■ **Page**
>> start

James Gordon Finlayson

 

New York: Columbia University Press, 2019

Paperback. xiv+294pp. ISBN 978023 164115. $35

 

Reviewed by J. Donald Moon

Wesleyan University, Middletown (Connecticut)

 

 

     

Although the title of this book, The Habermas-Rawls Debate, is perfectly apt, it seriously understates the book’s significance. The title suggests that the book focuses narrowly on the famous exchange between Habermas and Rawls originally published in the Journal of Philosophy in 1995, possibly also including a further development of Habermas’s critique in “Reasonable vs. True,” which was published in his The Inclusion of the Other three years later. This exchange (especially the first two pieces) is widely seen as disappointing, one in which the protagonists talked past each other more than with each other. In this book, however, Finlayson goes beyond the narrow “exchange” of views between the two thinkers to frame a deep, scholarly, and engaging account of the political theories of Rawls and Habermas and their differences – the “dispute” between these theories, with an eye to identifying their differences and the ways in which we can learn from them in thinking about political life today. In doing so he surveys the vast scholarly literature focused on these preeminent thinkers, carefully drawing on these accounts as well as on Habermas’s and Rawls’s writings to identify the issues that are both significant and genuinely in dispute between them. The book concludes with a close analysis of their contrasting accounts of the legitimate role of religion in formulating law and policy in a democracy, illustrating the different frameworks the thinkers use in presenting their theories and, one might add, in how they see the point or value of theory itself in grappling with issues of public life and practical reason. Unlike much of the literature in this area, the writing is exceptionally lucid.

The book makes an important contribution to the field by drawing on Rawls’s and Habermas’s criticisms of each other’s theories to develop a clear, in-depth interpretation of both theories, using each to illuminate the other. Since it begins with accounts of each theory taken separately, it should be accessible to students and scholars who come to these theories without much prior study. Specialists will be challenged and their understanding of these theories will be deepened by the sustained engagement with these works at the heart of the book in Parts III and, to a lesser extent, Part IV, in which Finlayson sets out his account of the real differences between the two theorists once misundertandings and misinterpretations have been removed. The discussion of these remaining differences, and the relative strengths and weaknesses of their positions on these issues, is very complex and nuanced, defying easy summary.

At the end of the book, Finlayson turns to a theme that has come up from time to time throughout the work, that of what Rawls and Habermas have in common. Noting that “our current political actuality is moving ever further away from the moral and political vision of democracy that Habermas and Rawls championed,” he reminds us that respecting the “fundamental ... rules of human coexistence” and being “prepared to call things and events by their proper names” have never been more important than it is now, and that no one has done so “more conscientiously than Habermas and Rawls” [247]. Finlayson’s admiration for the moral and integrity of these thinkers is well taken, but in the context of current political trends it raises the question of the relevance of their work to our political situation. One suggestion may be that whatever relevance they may have had to our political life in the past has eroded, and that we have little to learn from them today. Or, perhaps, it suggests the opposite, that if we care about the realization of democratic values and practices we might draw on them for inspiration and ideas moving forward. Supposing the latter, it would seem that Finlayson would advise us to turn to Habermas rather than Rawls because, in Finlayson’s view, Rawls does not adequately engage with the reality of democracy, but imagines a staid politics in which there is a consensus among civil and reasonable citizens, the absence of which is perhaps the most salient aspect of our politics at this time. Finlayson stresses the importance Rawls attaches the “political values” that he takes to be central to the political culture of a democratic society upon which the political conception of justice is erected, but this imagined consensus on the political values overlooks the messiness and conflicts of actual political life.

>> end

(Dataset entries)
>> start

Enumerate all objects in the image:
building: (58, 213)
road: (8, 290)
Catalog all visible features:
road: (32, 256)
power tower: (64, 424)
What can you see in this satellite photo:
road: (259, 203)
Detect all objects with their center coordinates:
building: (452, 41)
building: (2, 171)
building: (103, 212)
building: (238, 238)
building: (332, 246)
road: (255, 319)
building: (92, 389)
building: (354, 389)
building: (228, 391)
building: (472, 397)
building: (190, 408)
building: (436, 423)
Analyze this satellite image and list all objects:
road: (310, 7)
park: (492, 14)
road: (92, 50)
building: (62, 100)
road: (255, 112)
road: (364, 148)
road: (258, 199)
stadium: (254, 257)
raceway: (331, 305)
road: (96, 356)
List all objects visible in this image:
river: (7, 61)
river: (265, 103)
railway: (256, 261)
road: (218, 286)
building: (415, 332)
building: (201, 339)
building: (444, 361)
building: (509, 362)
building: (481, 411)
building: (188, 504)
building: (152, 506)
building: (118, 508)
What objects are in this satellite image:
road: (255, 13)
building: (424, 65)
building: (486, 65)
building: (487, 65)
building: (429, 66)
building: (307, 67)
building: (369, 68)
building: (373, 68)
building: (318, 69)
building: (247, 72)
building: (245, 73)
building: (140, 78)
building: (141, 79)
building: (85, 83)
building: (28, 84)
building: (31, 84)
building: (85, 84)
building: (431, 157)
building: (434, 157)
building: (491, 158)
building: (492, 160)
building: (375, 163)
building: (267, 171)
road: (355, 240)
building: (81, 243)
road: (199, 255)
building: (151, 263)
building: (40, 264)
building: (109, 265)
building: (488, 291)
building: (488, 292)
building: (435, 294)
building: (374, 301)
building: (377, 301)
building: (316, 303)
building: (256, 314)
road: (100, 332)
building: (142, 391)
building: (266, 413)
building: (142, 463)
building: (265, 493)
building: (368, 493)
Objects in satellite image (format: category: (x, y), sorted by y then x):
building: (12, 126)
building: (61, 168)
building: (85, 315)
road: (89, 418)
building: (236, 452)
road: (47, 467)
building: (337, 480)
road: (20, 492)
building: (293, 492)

>> end

■ **Exercises to complete**
(1) According to the book review, in which journal and in what year was the exchange between Habermas and Rawls originally published?
(2) Continue the book review of The Habermas-Rawls Debate from its final sentence.

■ **Responses to the exercise**
(1) It was published in the Journal of Philosophy in 1995.

(2)
This criticism of Rawls is not implausible. He does focus more on the problem of political justification than on democratic functioning, and he has relatively little to say about the institutions and practices of a democratic society. It is easy to view Rawls as too complacent about democracy, seeking to explain why it is legitimate, but taking for granted its importance and pervasiveness in modern societies. But there is another reading of Rawls that suggests not only an enormous scope for democracy, but also that the “political values” are very abstract and general, allowing for significant political contestation and change, not fixed ideasspecifying a particular political conception of justice.(1) In his last book, Justice as Fairness : A Restatement,(2) Rawls argues that one fundamental task of political philosophy is to help resolve “divisive political conflict” [The Habermas-Rawls Debate : 1] by uncovering “some underlying basis of philosophical and moral agreement” to allow “political differences” to “be narrowed so that social cooperation can” be “maintained” or even enabled [2]. The key idea here is the idea of social cooperation, the fundamental political value around which Rawls’s thinking is oriented. Central to his conception of political philosophy is the “idea of a well ordered society – a society effectively regulated by a public conception of justice” [8]. For Rawls, a well ordered society “is a fair system of social cooperation over time from one generation to the next” [5], in which the “role of the principles of justice ... is to specify the fair terms of social cooperation” [7]. Crucial to this conception is the distinction between social cooperation and “socially coordinated activity – for example, activity coordinated by orders issued by an absolute central authority” [6]. Social life is impossible without coordination; cooperation is coordination realized through rules or procedures that participants accept as “appropriate to regulate their conduct,” in part because the rules enable them to realize their own good in ways they regard as fair. As Rawls puts it, “Fair terms of cooperation specify an idea of reciprocity, or mutuality: all who do their part as the recognized rules require are to benefit as specified by a public and agreed-upon standard” [6].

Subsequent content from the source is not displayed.